Eventually, the decision was made for me, as Buck left the beach after 45 minutes or so, and I scurried over to see what good shells had washed up with the tide – sans a nude neighbor.

I’m going to admit that, being the inherent middle schooler that I am, I giggled about the encounter for half the drive home.

But during the second half of the drive, I started to wonder if I was getting a bit prudish in my old age – not to mention judgmental – and maybe the reason that I was so uncomfortable, and Buck clearly was not, is simply because I’m not that comfortable in my own beach skin.

After all, my bathing suit drawer has nothing but one-pieces these days, and if I run into someone I know and I’m in a bathing suit, I instinctively suck in my stomach while saying hello. (Note to friends I run into on the beach: If we’re having a conversation, and it goes longer than five minutes, the reason why I’m grimacing is because my stomach muscles are seriously about to explode.)

But then I remembered that you don’t have to be publicly naked to be comfortable in your own skin -- a valuable life lesson indeed -- and that there are, in fact, plenty of ways that I make a fool out of myself on a regular basis without fear of public embarrassment or humiliation. (My husband, who is far more tasteful than I, would even argue that I have more than my fair share of shameless behaviors.)

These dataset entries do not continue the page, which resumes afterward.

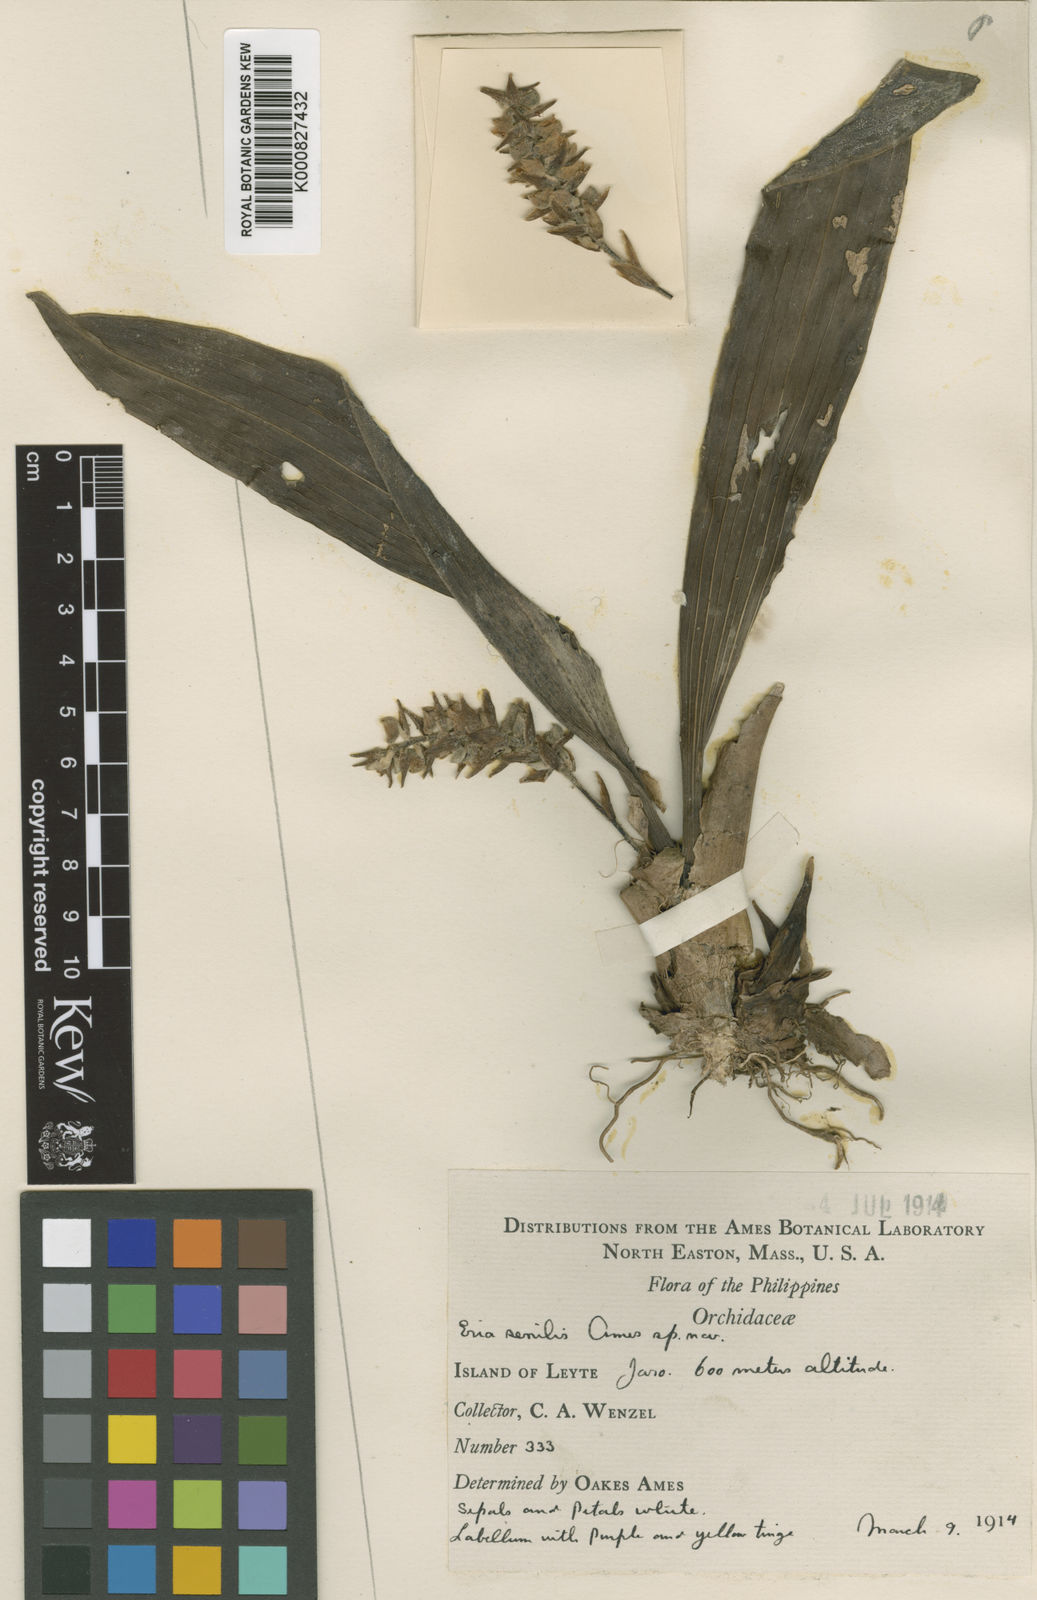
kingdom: Plantae
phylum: Tracheophyta
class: Liliopsida
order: Asparagales
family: Orchidaceae
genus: Bryobium
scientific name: Bryobium senile
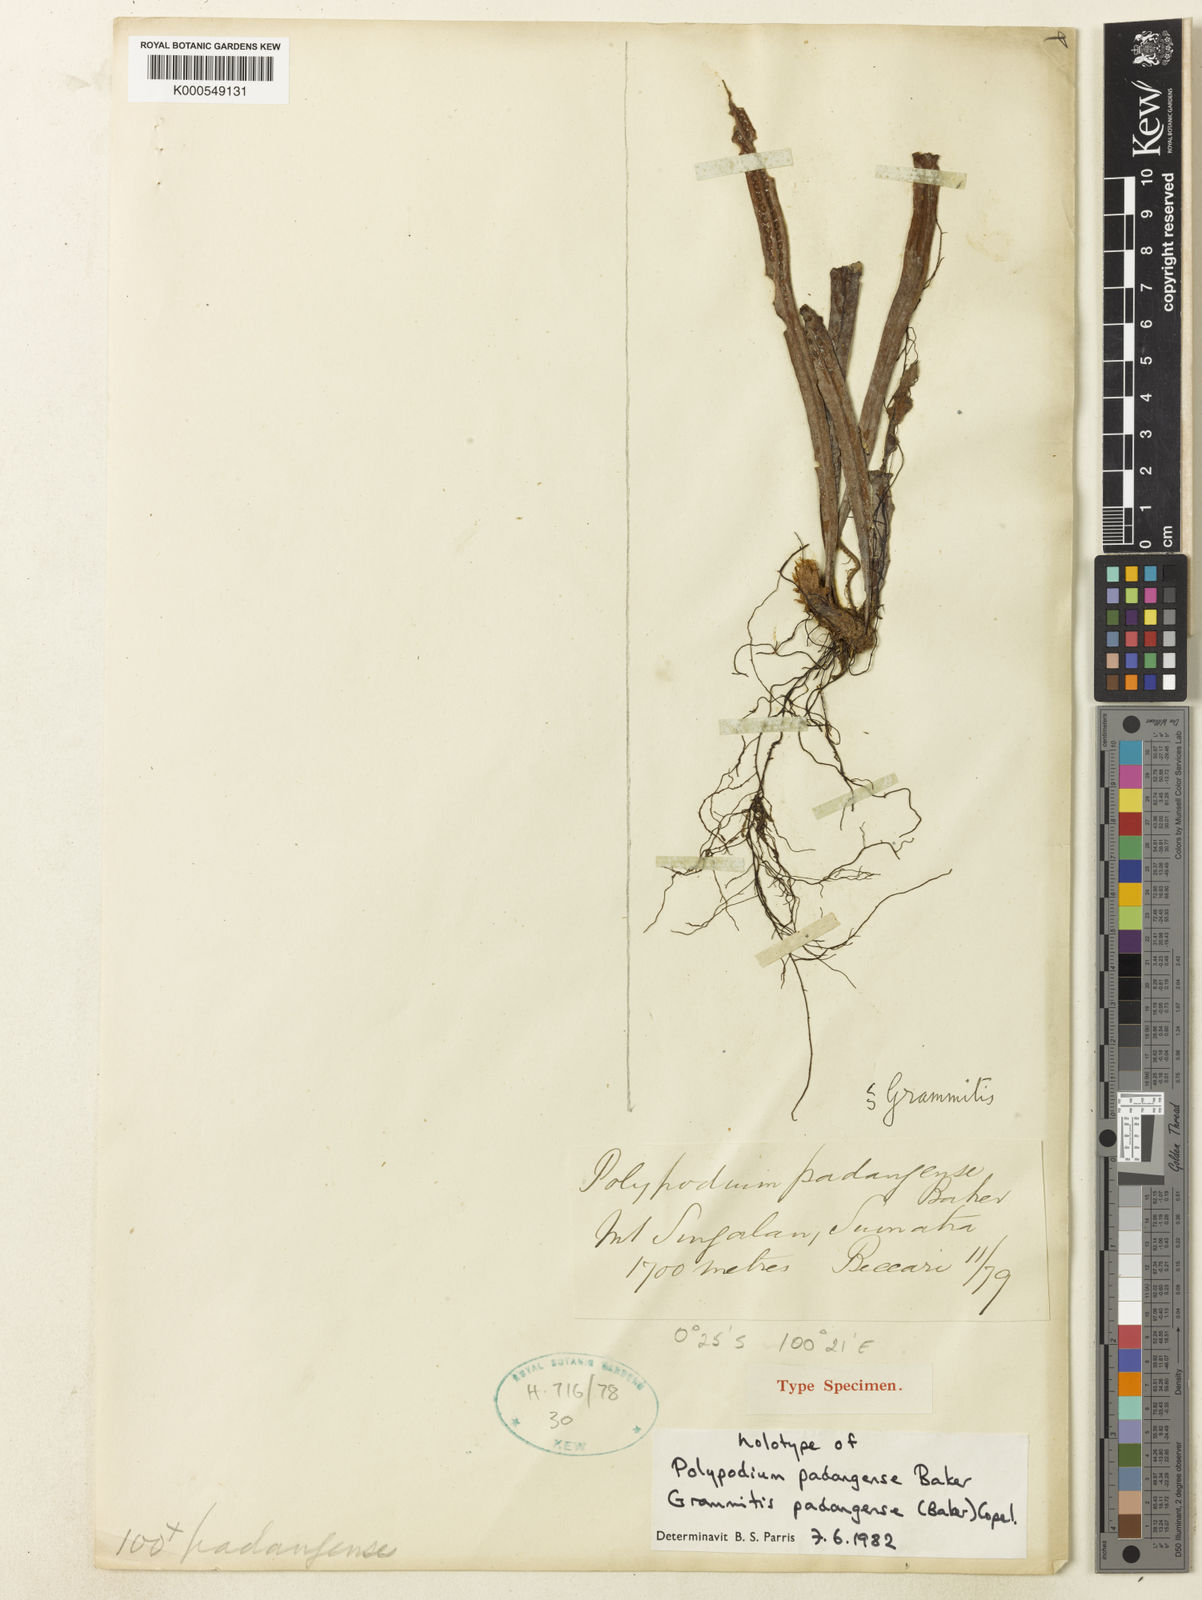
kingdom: Plantae
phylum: Tracheophyta
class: Polypodiopsida
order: Polypodiales
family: Polypodiaceae
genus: Oreogrammitis
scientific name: Oreogrammitis padangensis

For example, when I go to the beach, I love to get right next to the surf and just stretch out, so that I can completely cool off with every approaching wave. Essentially, it’s just like that scene from the movie "From Here to Eternity," but with just one person, who is not terribly good-looking and who is also wearing glasses and an old-lady bathing suit.

It dawns on me now that when I’ve done this, passersby have probably felt uncomfortable and silently wondered if I was drunk, unconscious, or slightly mad. (You’re not far off –it’s probably at least one out of the three.)

And at the end of a beach trip, I also like to do what I call the “sand shake,” which is where you wade out until you’re waist deep in the water, crouch down, and start shaking and pulling out sections of your bathing suit to let loose  any excess sand that may have gotten lodged from your aforementioned "From Here to Eternity" escapades. I find that if you don’t do this in-the-water ritual, you will turn your shower into a quick-sand style sinkhole.

And these minor beach infractions are just the tip of the iceberg. I’ve mentioned several times before how far I’ll go for a good shell – both as an anecdote and as a warning to others – and I could write a book about my college-years’ beach adventures, when whatever minor sense of decorum I have now was not yet even remotely formed.

So in the end, it seems that not wanting to look at a stranger’s buttocks is not a sign of being a prude, or being uncomfortable in your own skin. Apparently, it’s just plain old common sense.

And while I’ll still uncomfortably ogle like a bystander at a car wreck if I’m in this situation again -- seriously, how could you not look? -- I’ll try to keep my photo-taking and awkwardness to a minimum and just remember that when I start laying out in the surf like a braising chicken, I’m most likely going to make other folks uncomfortable as well.

After all, Hatteras Island is a cool little world that nonchalantly celebrates outside-the-box behavior. I have friends who have farms in their beachside backyards, who have a “surf clause” in their work schedules so they can ride waves as needed, or who are in an impressively hard-core punk band, even though they’re well into their 50s.

So even though I’m not sporting an eye-patch in a way that it was never intended to be used, in my old lady way, I fit right in.